[Source material]

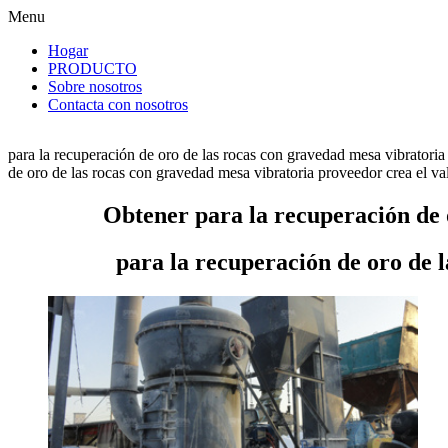
Menu
Hogar
PRODUCTO
Sobre nosotros
Contacta con nosotros
para la recuperación de oro de las rocas con gravedad mesa vibratoria
de oro de las rocas con gravedad mesa vibratoria proveedor crea el valo
Obtener para la recuperación de 
para la recuperación de oro de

[/Source material]

» Problem:
Pick out and copy the lines of the material that include the word "rocas".

» Answer area:
para la recuperación de oro de las rocas con gravedad mesa vibratoria
de oro de las rocas con gravedad mesa vibratoria proveedor crea el valo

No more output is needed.